Emma Raducanu is already proving a master of changing the narrative. At Wimbledon some questioned her temperament after she pulled out of her fourth-round match with breathing difficulties. Two months on, those critics were made to eat their words after her stunning US Open victory in the Big Apple.
She was at it again at a homecoming event at the National Tennis Centre on Friday, showing her ruthless side by revealing she had dispensed with the services of her coach in New York, Andrew Richardson. Of course, it was the right decision. Richardson was on a short-term contract and has little experience of the WTA tour. And, even at 18, Raducanu is old enough to know that fairytales can soon be shredded by the cut-throat world of professional sport.
But Raducanu also said something that was worthy of attention when asked what she had done to cope better mentally between struggling against Ajla Tomljanovic at Wimbledon – when one unforced error spiralled into another and then another – and the US Open, where she was as hard as granite.
“I’m pretty resilient and when down, or facing adversity, I feel like I bounce back pretty quickly and don’t let that disappointment affect me,” she said. But how about when you hit an unforced error on a big point at the US Open, how do you try to ensure it doesn’t happen again? “I just try to acknowledge what happened in that shot and don’t repeat the mistake,” she replied.
Psychologists have a phrase for that – “expertise-induced amnesia”, which is used to describe the automatic and non-conscious nature of skilled performance.

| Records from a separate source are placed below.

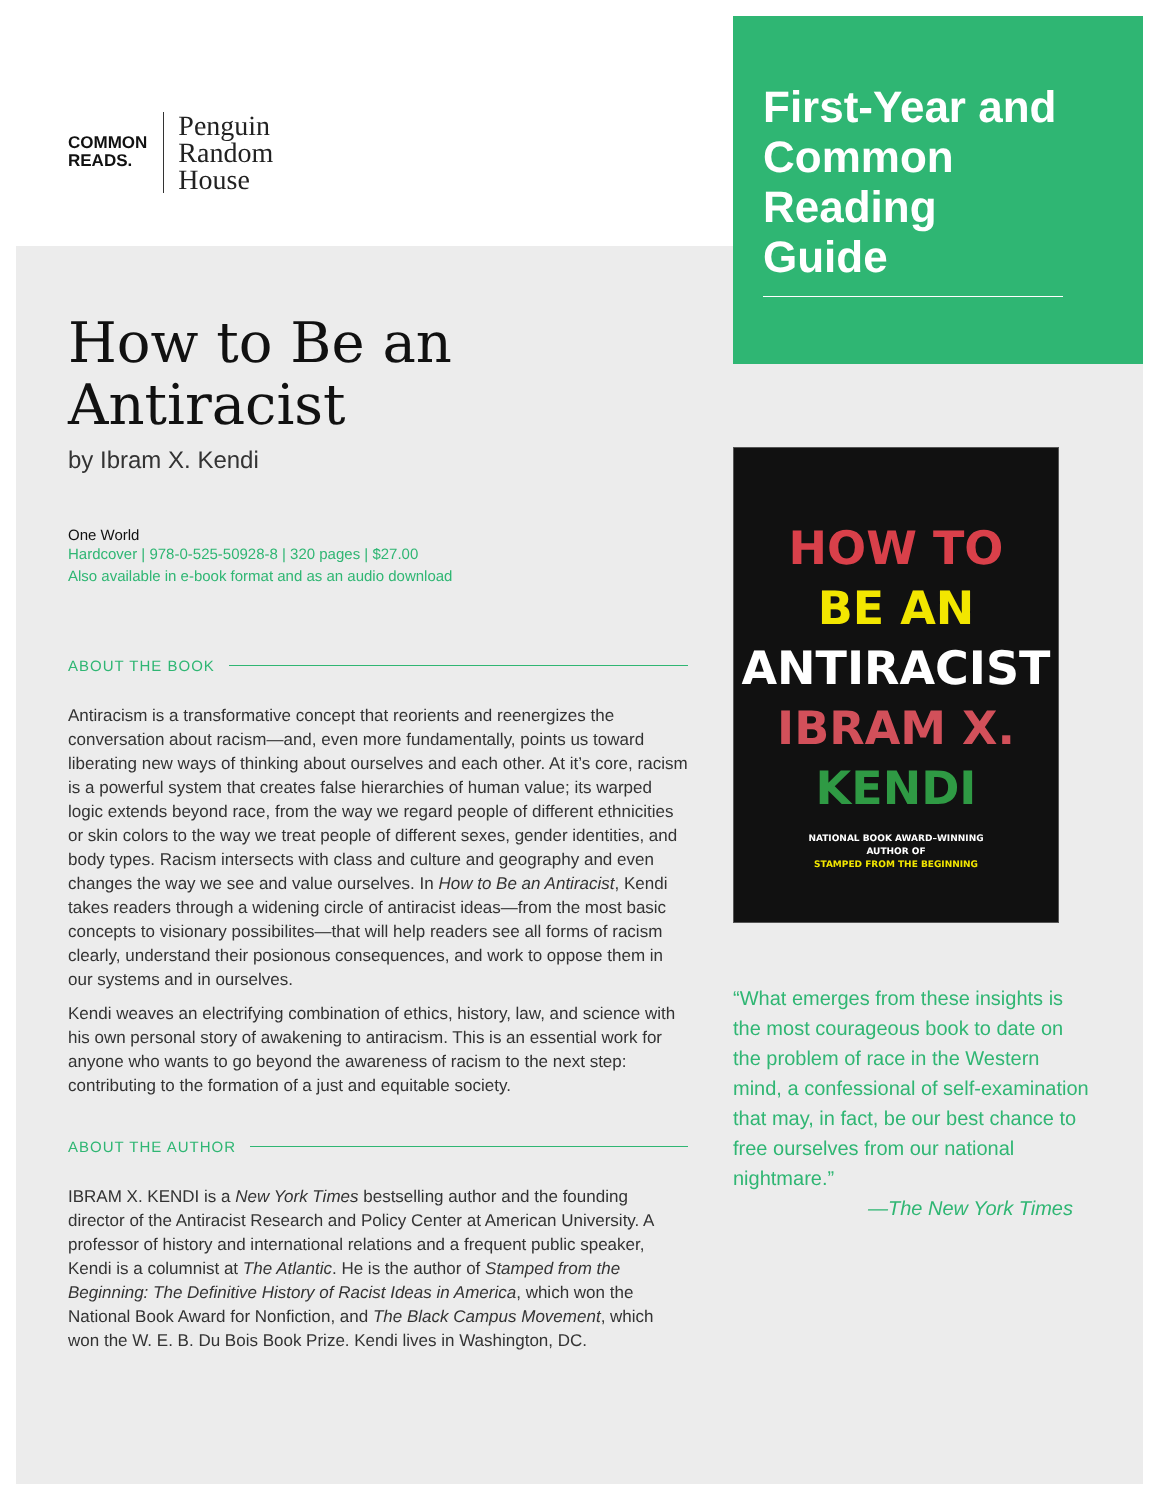COMMON
READS.
Penguin
Random
House
How to Be an Antiracist
by Ibram X. Kendi
One World
Hardcover | 978-0-525-50928-8 | 320 pages | $27.00
Also available in e-book format and as an audio download
ABOUT THE BOOK
Antiracism is a transformative concept that reorients and reenergizes the conversation about racism—and, even more fundamentally, points us toward liberating new ways of thinking about ourselves and each other. At it’s core, racism is a powerful system that creates false hierarchies of human value; its warped logic extends beyond race, from the way we regard people of different ethnicities or skin colors to the way we treat people of different sexes, gender identities, and body types. Racism intersects with class and culture and geography and even changes the way we see and value ourselves. In How to Be an Antiracist, Kendi takes readers through a widening circle of antiracist ideas—from the most basic concepts to visionary possibilites—that will help readers see all forms of racism clearly, understand their posionous consequences, and work to oppose them in our systems and in ourselves.
Kendi weaves an electrifying combination of ethics, history, law, and science with his own personal story of awakening to antiracism. This is an essential work for anyone who wants to go beyond the awareness of racism to the next step: contributing to the formation of a just and equitable society.
ABOUT THE AUTHOR
IBRAM X. KENDI is a New York Times bestselling author and the founding director of the Antiracist Research and Policy Center at American University. A professor of history and international relations and a frequent public speaker, Kendi is a columnist at The Atlantic. He is the author of Stamped from the Beginning: The Definitive History of Racist Ideas in America, which won the National Book Award for Nonfiction, and The Black Campus Movement, which won the W. E. B. Du Bois Book Prize. Kendi lives in Washington, DC.
First-Year and Common Reading Guide
HOW TO
BE AN
ANTIRACIST
IBRAM X.
KENDI
NATIONAL BOOK AWARD–WINNING
AUTHOR OF
STAMPED FROM THE BEGINNING
“What emerges from these insights is the most courageous book to date on the problem of race in the Western mind, a confessional of self-examination that may, in fact, be our best chance to free ourselves from our national nightmare.”
—The New York Times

And it perhaps helps explain why Raducanu was able to cope so well with the odd sticky moment in New York.
I learned about this from a fascinating new study, “Psychological pressure and compounded errors during elite-level tennis”, which looked at more than 650,000 points played in every men’s and women’s singles match at the 12 grand slams from 2016 to 2019 to try to better understand the persistent puzzle surrounding who copes, and who chokes, under pressure.

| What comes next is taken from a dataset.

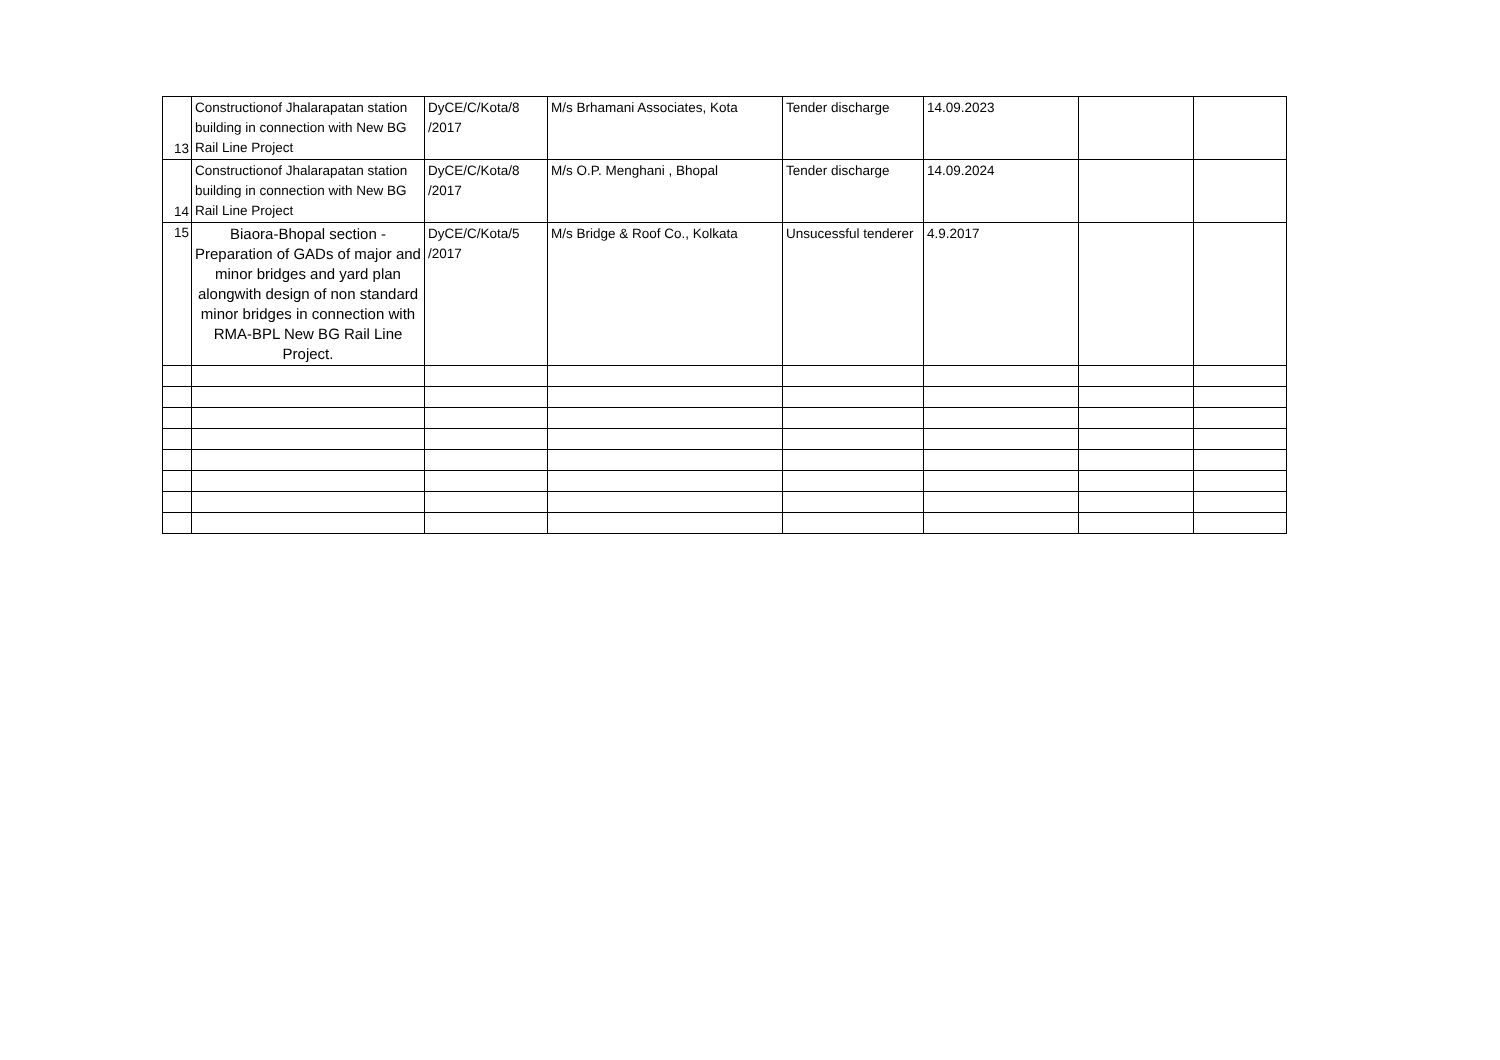| 13 | Constructionof Jhalarapatan station building in connection with New BG Rail Line Project | DyCE/C/Kota/8 /2017 | M/s Brhamani Associates, Kota | Tender discharge | 14.09.2023 | | |
| 14 | Constructionof Jhalarapatan station building in connection with New BG Rail Line Project | DyCE/C/Kota/8 /2017 | M/s O.P. Menghani , Bhopal | Tender discharge | 14.09.2024 | | |
| 15 | Biaora-Bhopal section - Preparation of GADs of major and minor bridges and yard plan alongwith design of non standard minor bridges in connection with RMA-BPL New BG Rail Line Project. | DyCE/C/Kota/5 /2017 | M/s Bridge & Roof Co., Kolkata | Unsucessful tenderer | 4.9.2017 | | |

For every point the team of academics from the University of Exeter and Royal Holloway asked two key questions: what was the level of pressure on the players, and did they hit a winner, unforced error or double fault? If, for instance, a player was 40–30 down on their own serve at 5-4 in the deciding set, this would create the maximum pressure score, compared with a much lower one if a player was 5-0 up and coasting.

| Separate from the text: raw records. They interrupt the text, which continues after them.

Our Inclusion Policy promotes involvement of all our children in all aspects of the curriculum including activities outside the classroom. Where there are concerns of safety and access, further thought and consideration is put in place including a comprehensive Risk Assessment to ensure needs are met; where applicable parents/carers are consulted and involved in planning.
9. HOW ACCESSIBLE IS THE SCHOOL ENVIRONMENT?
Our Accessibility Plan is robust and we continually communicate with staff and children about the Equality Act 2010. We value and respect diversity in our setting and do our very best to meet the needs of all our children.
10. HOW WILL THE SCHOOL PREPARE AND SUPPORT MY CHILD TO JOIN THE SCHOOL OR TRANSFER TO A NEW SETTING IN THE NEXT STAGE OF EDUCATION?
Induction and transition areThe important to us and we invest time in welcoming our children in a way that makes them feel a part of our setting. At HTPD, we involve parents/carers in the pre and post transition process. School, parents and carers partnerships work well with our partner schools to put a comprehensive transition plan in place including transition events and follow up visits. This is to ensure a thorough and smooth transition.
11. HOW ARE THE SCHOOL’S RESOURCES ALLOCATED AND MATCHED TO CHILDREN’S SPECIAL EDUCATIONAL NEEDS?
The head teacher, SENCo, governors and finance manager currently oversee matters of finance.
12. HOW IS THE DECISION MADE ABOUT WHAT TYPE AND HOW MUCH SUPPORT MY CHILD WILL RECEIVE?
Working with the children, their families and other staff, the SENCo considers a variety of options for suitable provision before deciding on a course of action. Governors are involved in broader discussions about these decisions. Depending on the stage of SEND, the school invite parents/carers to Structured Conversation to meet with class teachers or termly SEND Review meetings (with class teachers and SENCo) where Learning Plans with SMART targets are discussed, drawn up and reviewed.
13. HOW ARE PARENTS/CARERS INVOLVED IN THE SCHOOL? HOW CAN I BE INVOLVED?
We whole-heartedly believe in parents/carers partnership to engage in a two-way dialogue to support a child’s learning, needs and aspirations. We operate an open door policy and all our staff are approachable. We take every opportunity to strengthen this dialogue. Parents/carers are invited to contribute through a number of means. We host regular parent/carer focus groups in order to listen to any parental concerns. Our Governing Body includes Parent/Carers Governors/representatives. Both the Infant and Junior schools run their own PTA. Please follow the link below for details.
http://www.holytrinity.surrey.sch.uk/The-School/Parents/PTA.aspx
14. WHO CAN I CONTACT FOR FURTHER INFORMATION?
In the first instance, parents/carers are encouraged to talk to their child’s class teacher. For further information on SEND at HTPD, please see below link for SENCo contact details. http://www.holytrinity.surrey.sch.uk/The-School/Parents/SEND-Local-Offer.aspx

So what did they find? First, that the unforced error rate for the highest-pressure points was much greater than the low-pressure points – by 1.75 times, in fact. That was not a surprise. Nor perhaps is the revelation that when a player made an unforced error the chances of them doing so again significantly increased on subsequent points.
However, more intriguingly, the researchers also found that these two effects also interact to create a “cycle of pressure – mess up, more pressure, mess up again”, as one of the authors, Dr David Harris, explained to me.
This is interesting. In sport, we hear a lot about the “hot hand” – where a successful shot leads to another, then another, and suddenly the commentator is screaming “He’s on fire” and the player can’t seem to miss.
However, the academics tentatively suggest that might be more evidence for the “cold hand” theory – where errors and negative brain chatter lead to more mistakes and a downward spiral.
The research contains another interesting finding. The biggest names in men’s and women’s tennis are often reckoned to be more “clutch” under pressure – in other words, they play even better when the stakes are higher. But the academics found little evidence of that happening.
Naturally, successful players had a better ratio of winners to unforced errors across all points. “However, for higher pressure points the distributions of winners to unforced errors for successful/unsuccessful players was very similar to the overall distributions,” the academics noted, “indicating that successful players simply maintained their general advantage under pressure and did not somehow ‘raise their game’.” Similar patterns have been found in the NBA, with players thought to be “clutch” not actually improving their shooting percentage in the last five minutes of games, although they did take more shots which may have altered perceptions.
So what is the best strategy for coping? As the academics note, “the benefits of pre‑shot routines for performing under pressure are varied and not fully understood”. However, Raducanu’s point-by-point approach to coping with pressure is remarkably similar to how Annika Sörenstam, one of the most successful golfers of all time on the Ladies PGA tour, responded to mistakes.
In interviews, the Swede has said she barely remembered making an error on the course. Instead, after a bad shot she conducted a brief analysis of her mistake, before moving on to focus on the “now shot”.
Raducanu’s approach is certainly on the same page. “When I was younger I would get quite upset and emotional on the court, and I got that knocked out of me pretty quickly,” she told us on Friday. “My parents didn’t like that, so from a young age I’ve just had this mindset and stayed very calm.” Whisper it softly to Piers Morgan, but so far it appears to be working.